* [Assigned task 1]: Update the article on negative user feedback from "Negative User Feedback?" to "negative feedback personally.", putting "critical feedback" wherever "negative feedback" appears.
* [Assigned task 2]: Write the next part of the article on handling negative SaaS feedback, beginning after its final sentence.

* [Selected extract]:
----

How To Deal With Negative User Feedback For Your SaaS? Handle it like Bill Gates!

Negative User Feedback? Handle it like Bill Gates!

Nobody likes getting negative feedback.

If you don’t like getting negative feedback either – congratulations! You’re a human! You’d probably pass the Turing Test! 🤖 🎉

It’s normal. It hits our egos and makes us feel like a failure. But the whole point of killing it like a pro – in product or elsewhere – is not to take negative feedback personally.

Yes. A spate of bad reviews can be a serious obstacle to growth, retention and customer acquisition.

But for SaaS companies – when it’s handled correctly – negative feedback can also be one of the fastest routes to improving your product, customer service and even marketing.

How?

Ask Bill Gates:

Negative feedback: a route to improvement?

Source: Bill Gates, Business @ the Speed of Thought (1999)

At Userpilot, we’ve taken this on board and now we’re going to share what we’ve learned. Let’s dive in!

TL:DR?

  • You need to collect, categorise and respond proactively to negative feedback – so seek it directly from users and track comments elsewhere
  • When handled properly, complaints can actually lead to increased user satisfaction. That’s not just about the solution provided, but also the way you put it across
  • You can also improve retention through satisfaction, negative feedback can tell you how to improve your product.
  • Want to start collecting user feedback through microsurveys and NPS? Book a demo with Userpilot!

Why negative feedback in SaaS matters

You should care about negative feedback, because your customers – actual and potential – care about it:

negative user feedback userpilot why it matters
  • 89% of people look for new suppliers after just one bad experience (Oracle)
  • Americans tell an average of 15 people about a bad customer experience, compared to just 11 about a good one (American Express)
  • 88% of buyers are influenced by online reviews when making purchase decisions (Zendesk)
  • 67% cite bad experiences as a reason for churn (ThinkJar)
  • It costs between 5 and 25 times more to acquire new customers than to retain current ones (Harvard Business Review)

You don’t have to look too hard to find many, many more stats like this.

Social media and public review sites mean that negative feedback is often aired in public, so the way that you handle it affects not only the person complaining but also anyone else interested in you.

So before anything else, you need to know where to look for it.

Sources of negative feedback in SaaS

There are three main sources to consider:

#1 Direct feedback sent to you (solicited feedback)

This is private feedback you have specifically asked for at particular points. It will be found in:

Userpilot's NPS microsurvey

Looking for easy-to-use NPS surveys? Talk to our specialists now!

  • Emails
  • Chat logs
  • Offboarding questionnaires (aka churn surveys)

#2 Feedback left on owned media (semi-solicited feedback)

You can think of this kind of public feedback as “semi-solicited” insofar as you’ve made it possible for people to reply, but it’s not in a one-to-one environment. For example:

  • Comments left below your blogs
  • Discussions on your social media properties

#3 Feedback left in public (unsolicited feedback)

Public feedback that is not on one of your own properties is usually unsolicited. This includes:

  • Reviews on sites like G2 and Capterra
Public review sites like Capterra collect user feedback

Source: capterra.com

  • Blogs and the comments under them
  • Social media groups and other social media pages
  • Forums and discussion sites like Quora

There are many different places where your service and reputation can be a topic of conversation.

That’s why it’s vital to be on top of all of them, and to collect, collate and categorize all the negative feedback that’s out there.

----

* [Input data]:
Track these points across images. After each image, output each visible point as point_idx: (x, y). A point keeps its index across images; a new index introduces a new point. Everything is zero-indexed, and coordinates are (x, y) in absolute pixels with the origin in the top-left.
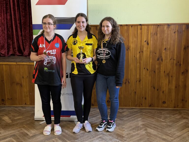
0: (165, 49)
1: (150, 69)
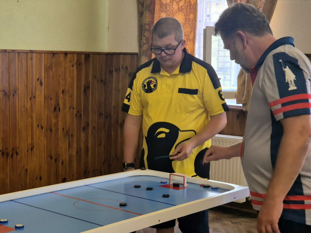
0: (63, 91)
1: (44, 126)
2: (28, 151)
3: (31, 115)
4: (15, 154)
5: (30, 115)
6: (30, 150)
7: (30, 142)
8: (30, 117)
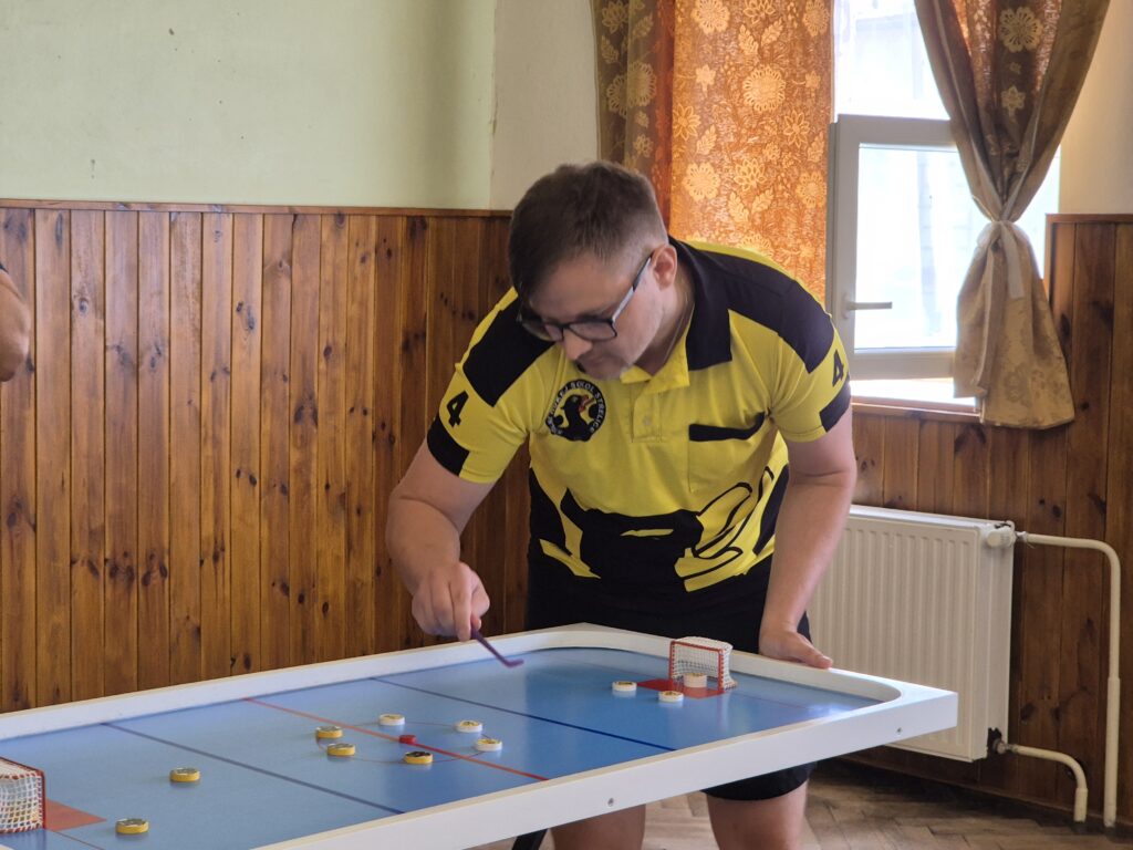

----

* [Exercise result 1]:
Negative User Feedback? Handle it like Bill Gates!

Nobody likes getting critical feedback.

If you don’t like getting critical feedback either – congratulations! You’re a human! You’d probably pass the Turing Test! 🤖 🎉

It’s normal. It hits our egos and makes us feel like a failure. But the whole point of killing it like a pro – in product or elsewhere – is not to take critical feedback personally.

* [Exercise result 2]:
How to proactively collect and categorize feedback

They key to dealing with negative feedback is understanding what the root cause of the complaint is.

In almost every situation, this will be one of three things:

  1. The user is failing to get the desired value from your service, and this can be fixed through proper onboarding and education
  2. The user is failing to get the desired value from your service, but this is because what they want cannot be provided by your service (they are a “bad fit customer”)
  3. The user has had an encounter with your service or your staff that has annoyed/upset them, and this can be dealt with by giving a good experience to counteract the bad one

For example: if a user is complaining about an absent feature:

This system works for direct feedback and for public feedback.

Feature requests are one common type of feedback. Other categories for negative feedback will include:

  1. UX complaints
  2. Bugs and technical problems
  3. Customer support waiting times
  4. Customer support outcomes
  5. Failure to achieve value (relative to price)
  6. Admin errors (such as overcharging)

Depending on what your SaaS does, there may be other categories as well.

Whatever the user says, you need a system that allows you translate what it – whether that’s a simple “1” NPS score or a 500-word rant – into one of your categories.

When and how to collect direct feedback

You should be asking for feedback at key points in the user experience. This can be through a formal survey or – better yet – a contextual microsurvey.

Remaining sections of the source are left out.